Ve liyakattır. Hamza Yerlikaya’nın Vakıfbank Yönetim Kurulundan ayrılması.

yine Abdulkadir Aksu’nun dışardan bağımsız üye yapılarak Yönetim Kurulu başkanlığını bırakması liyakat adına önemli bir adımlardır.

KAYA VE KÖPRÜ

Dün Trabzon CHP Milletvekili Ahmet Kaya’yı görünce ta 1986 yılının 23 Nisan Tarihine gittim.

22 Nisan günü idi.

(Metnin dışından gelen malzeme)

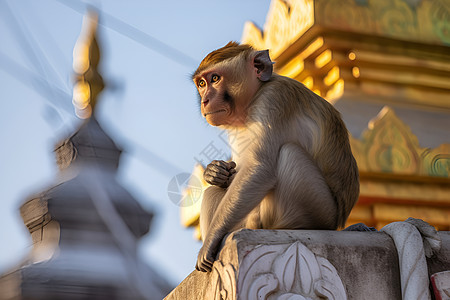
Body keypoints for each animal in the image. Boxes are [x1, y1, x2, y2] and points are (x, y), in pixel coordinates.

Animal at [192, 41, 358, 274]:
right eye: (201, 83)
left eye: (215, 78)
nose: (205, 100)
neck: (252, 100)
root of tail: (339, 219)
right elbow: (236, 172)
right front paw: (214, 172)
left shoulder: (274, 98)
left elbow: (259, 169)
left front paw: (210, 241)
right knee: (214, 192)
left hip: (321, 209)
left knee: (289, 154)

Değrimendere Deliklitaş ile Bostancı  ve Sanayi mahallesini birbirine bağlayan asma bir köprü vardı. Her gün o köprüden geçen Çocuklar Atatürk ilkokulan gelir ve akşam dağıldıklarında da geri döner büyük korku yaşarlardı..

Onların yıkıldı yıkılacak denilen köprünün üzerinden yürüyüşlerini haber yapmış ve 23 nisan gazetsinin manşetine ‘Onlara bayram yok!’ diye atmışmış. Sonra o bölgeye iki ayrı köprü yapıldı.

Dün de Ahmet Kaya da İncesu köyündeki köprüyü dile getirdi ve tehlikeye vurgu yaptı.

Bir milletvkilinin yapıcı ve toplumsal muhalefeti önemlidir ve görülmeye değerdir. Ahmet Kaya da bunu yapmaya çalışıyor.

Trabzon Büyükşehir Belediyesi ve Ortahisar Belediyeleri en kısa sürede çözüm bulacaktır.